Of course it's an answer to the question. It even has the green check mark, which can only be awarded by the OP. –  MDMarra Jun 21 at 10:47

Web servers with proxy capability should do the trick just fine, as long as nothing "special" is required by the publication that you're connecting to (if they're authorizing you based on the proxy's IP, or if you can use something like HTTP basic auth, it'll work fine).

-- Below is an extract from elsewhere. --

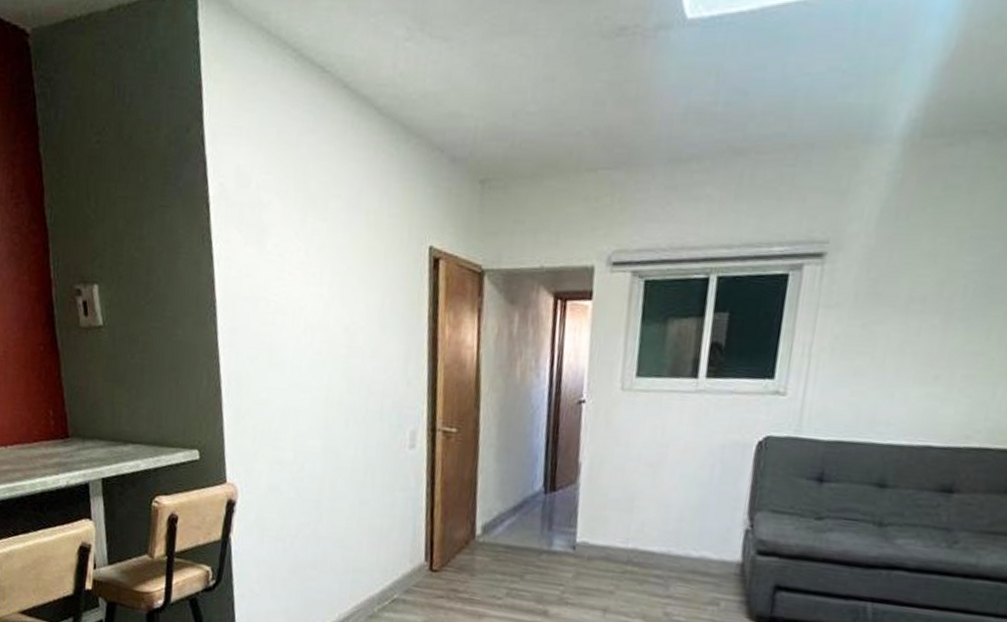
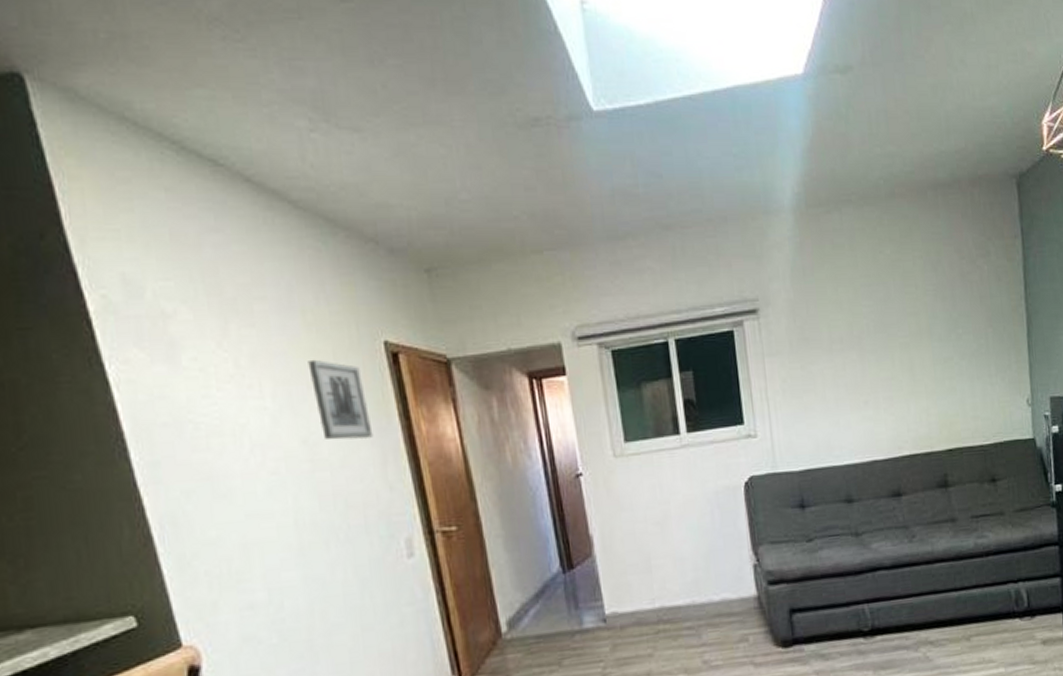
wall art: none [362,256,404,334] -> present [308,359,374,440]

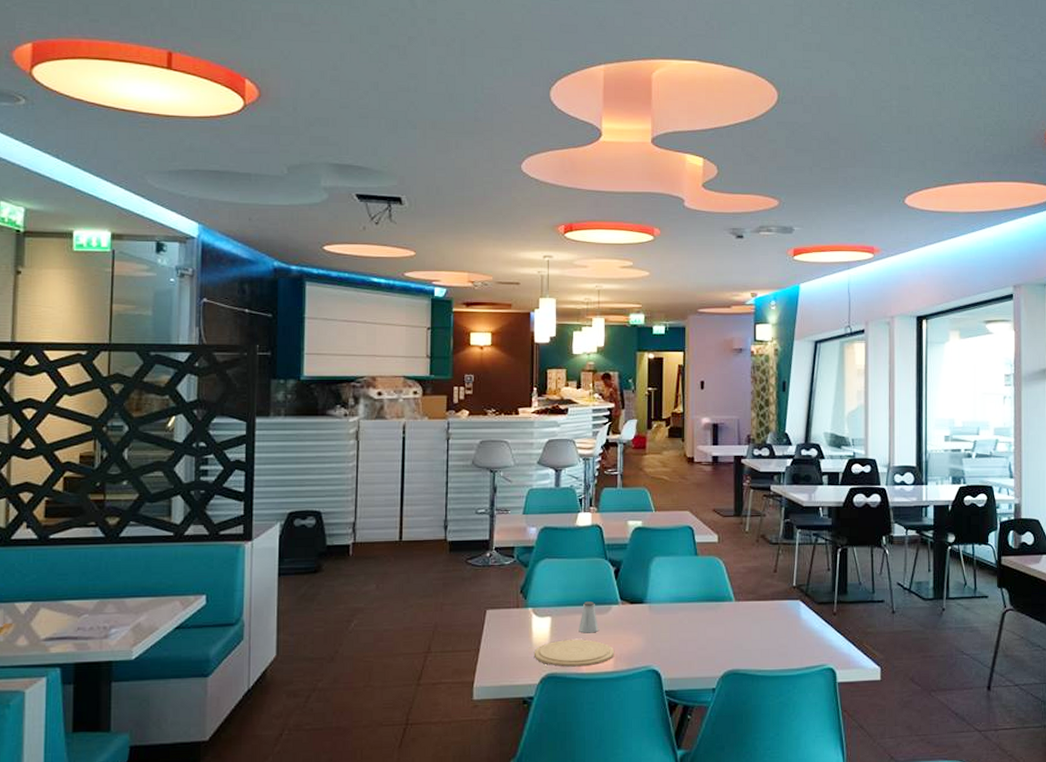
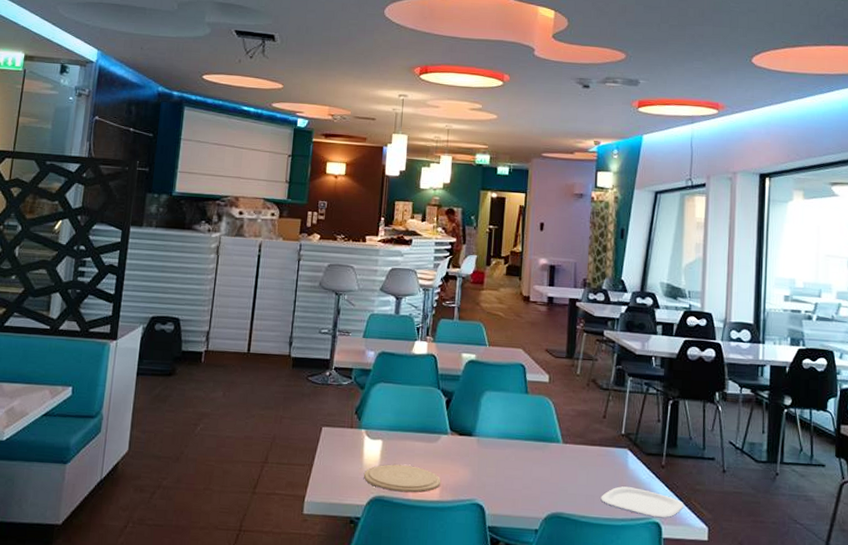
saltshaker: present [579,601,599,633] -> none [408,428,427,461]
plate: none [775,637,857,664] -> present [601,486,684,518]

Here's an example Apache config (get the DNS in place for the full URL to point to this server):

<VirtualHost *:80>
    ServerName nature.com.proxy.myuniversity.edu
    ServerAlias www.nature.com.proxy.myuniversity.edu
    Order deny,allow
    Deny from all
    # Allow authorized IPs here:
    Allow from 10.0.0.0/8
    Allow from 172.16.0.0/12
    ProxyPreserveHost Off
    ProxyPass / http://www.nature.com/
    ProxyPassReverse / http://www.nature.com/
</VirtualHost>

One caveat is any absolute links in their site code that send the user to www.nature.com, away from your proxy domain, would break things; ProxyPassReverse only acts on redirections within HTTP headers. mod_proxy_html may help if you run into this, but your mileage may vary on sites where links are added to the document from outside of HTML code (in javascript, for instance).